And, according to Cohen, this initial concoction is considered the dawn of fireworks.
War and peace
According to Cohen, by the 10th century to defend against enemies, the Chinese would affix firecrackers to arrows and set off rudimentary bombs. This practice eventually led to the creation of the first rockets, approximately 200 years later.
In addition to keeping evil spirits at bay, by the 15th century fireworks soon became traditional spectacles at weddings, celebrations and military victories, according to Helmenstine.
In medieval England, the more decorative and joyous use of fireworks was handled by firemasters who were assisted by “green men,” named for their protective clothing, and according to Cohen, they were often victims of their dangerous profession.
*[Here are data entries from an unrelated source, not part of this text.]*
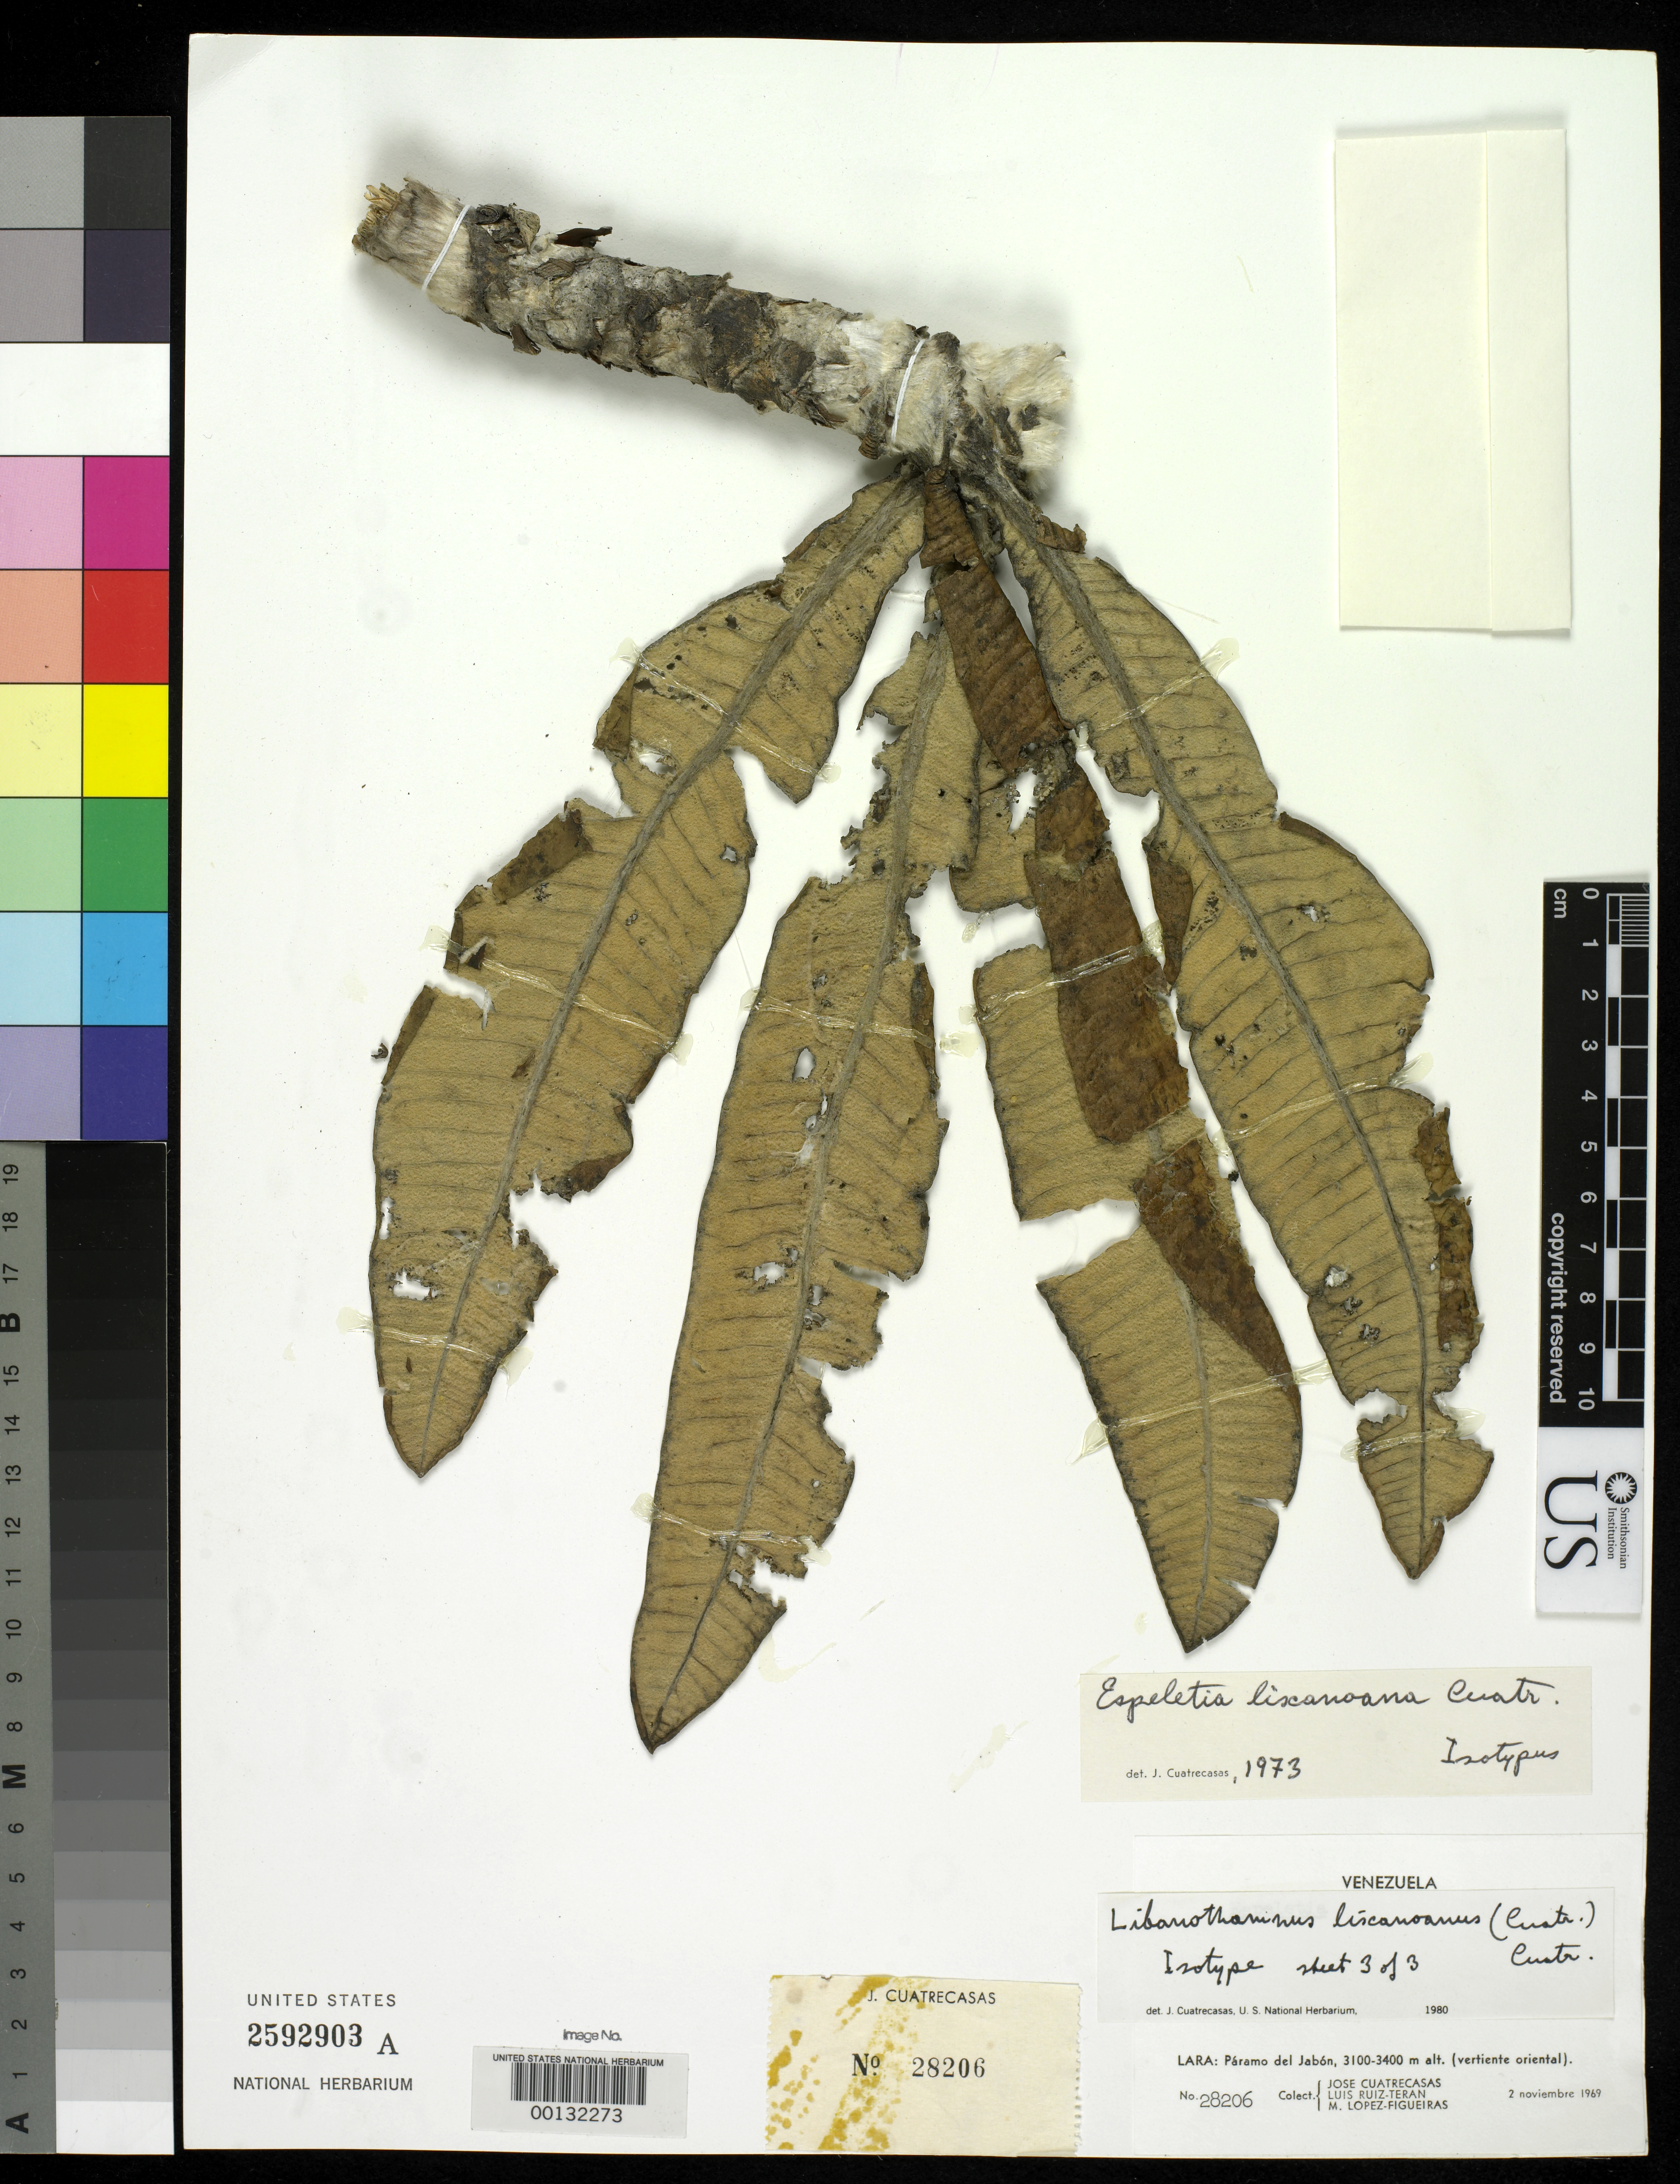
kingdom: Plantae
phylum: Tracheophyta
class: Magnoliopsida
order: Asterales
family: Asteraceae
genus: Espeletia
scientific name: Espeletia liscanoana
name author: Cuatrec.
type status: Isotype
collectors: J. Cuatrecasas, L. E. Ruíz-Terán & M. López Figueiras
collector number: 28206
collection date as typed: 02 Nov 1969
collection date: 1969-11-02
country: Venezuela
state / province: Lara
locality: Páramo del Jabon, vertiente oriental. [Páramo del Jabon, E slope].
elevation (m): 3100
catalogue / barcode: US 2592903A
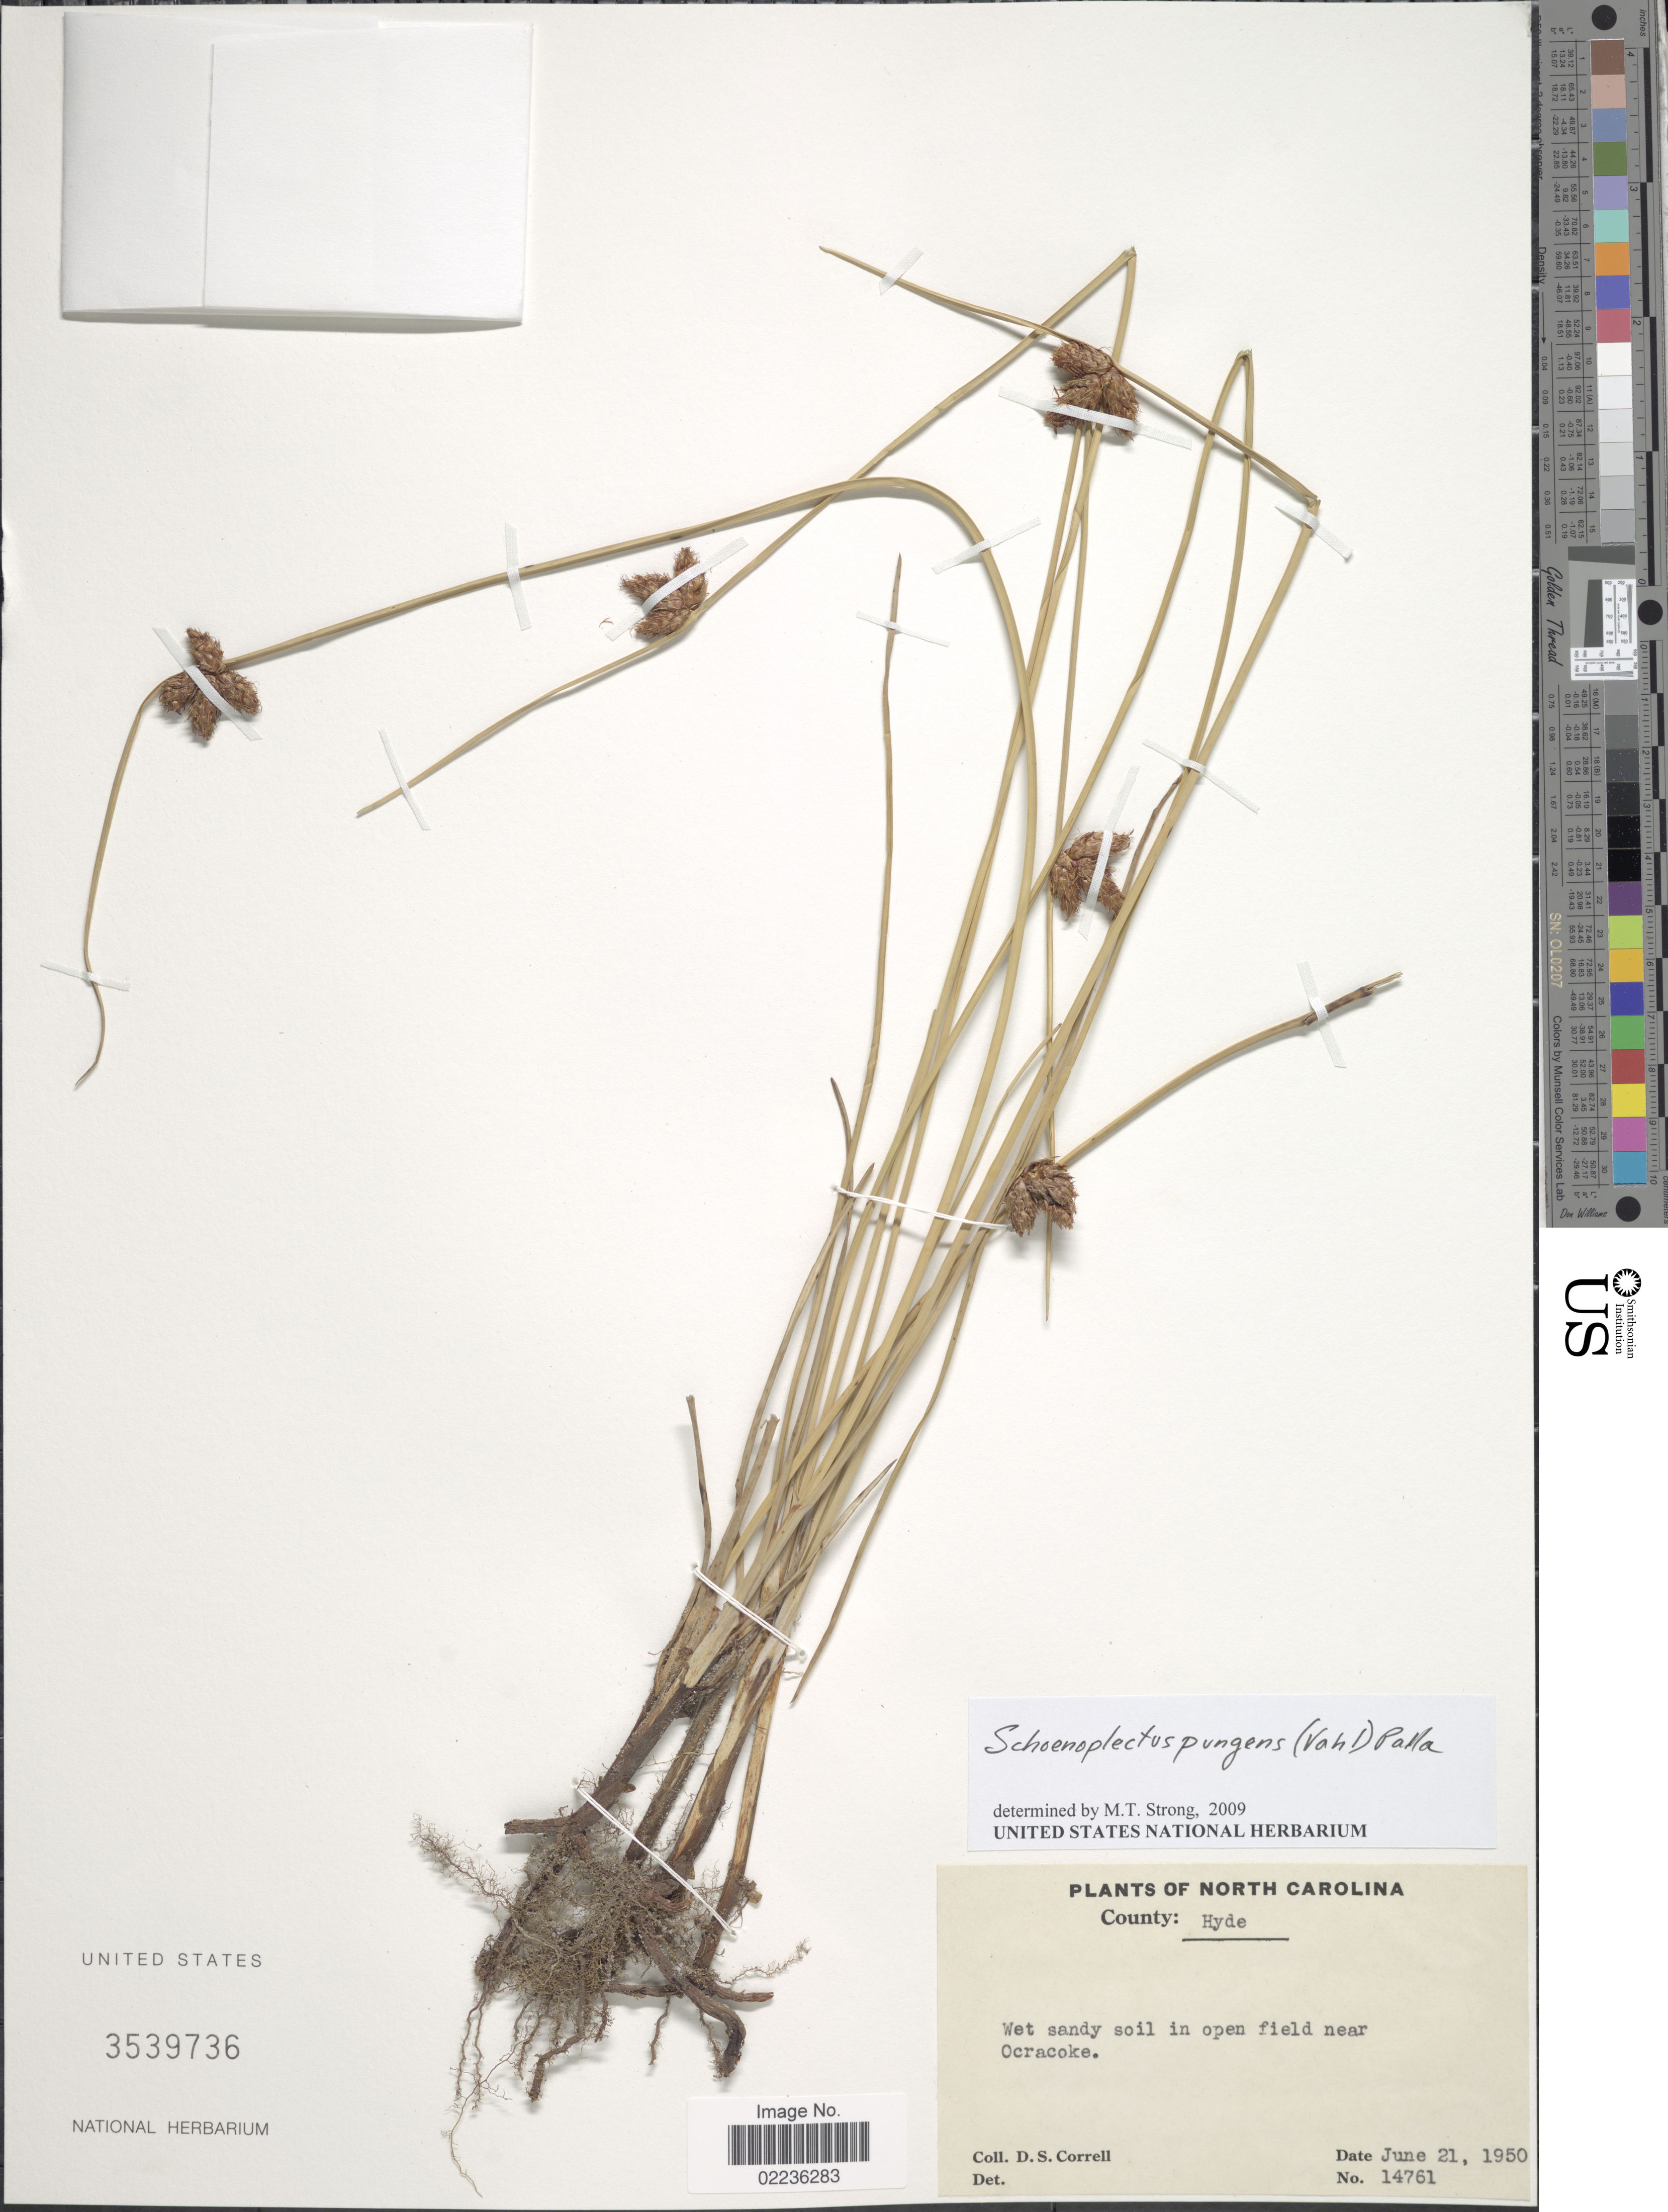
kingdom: Plantae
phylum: Tracheophyta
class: Liliopsida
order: Poales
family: Cyperaceae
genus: Schoenoplectus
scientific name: Schoenoplectus pungens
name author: (Vahl) Palla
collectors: D. S. Correll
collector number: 14761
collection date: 1950-06-21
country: United States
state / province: North Carolina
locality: County: Hyde. Wet sandy soil in open field near Ocracoke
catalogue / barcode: US 3539736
Education for European fireworks artists was available at pyrotechnic schools during the Renaissance, according to Cohen, who notes that Italy produced artists capable of vibrant and sophisticated fireworks demonstrations.
“It was the Italians who in the 1830s became the first to incorporate trace amounts of metals and other additives, creating the bright, multihued sparks and sunbursts seen in contemporary fireworks shows. Earlier displays only featured booming sounds, orange flashes and faint golden traces of light,” said Cohen.
Legend has it that in 1608 in Jamestown, Captain John Smith ignited the first display of fireworks, which may have been the beginning of the colonists’ somewhat obsession with the art form, according to Cohen, who notes that in 1731 Rhode Island officials squashed the “mischievous use of pyrotechnics.”
Of course, the most notable fireworks display occurred on July 4, 1776, which established a long tradition of celebrating that most instrumental moment in the history of the United States as well as significant days like presidential inaugurations, notes Cohen.
Today, fireworks continue to represent America’s history and celebrate significant moments in time.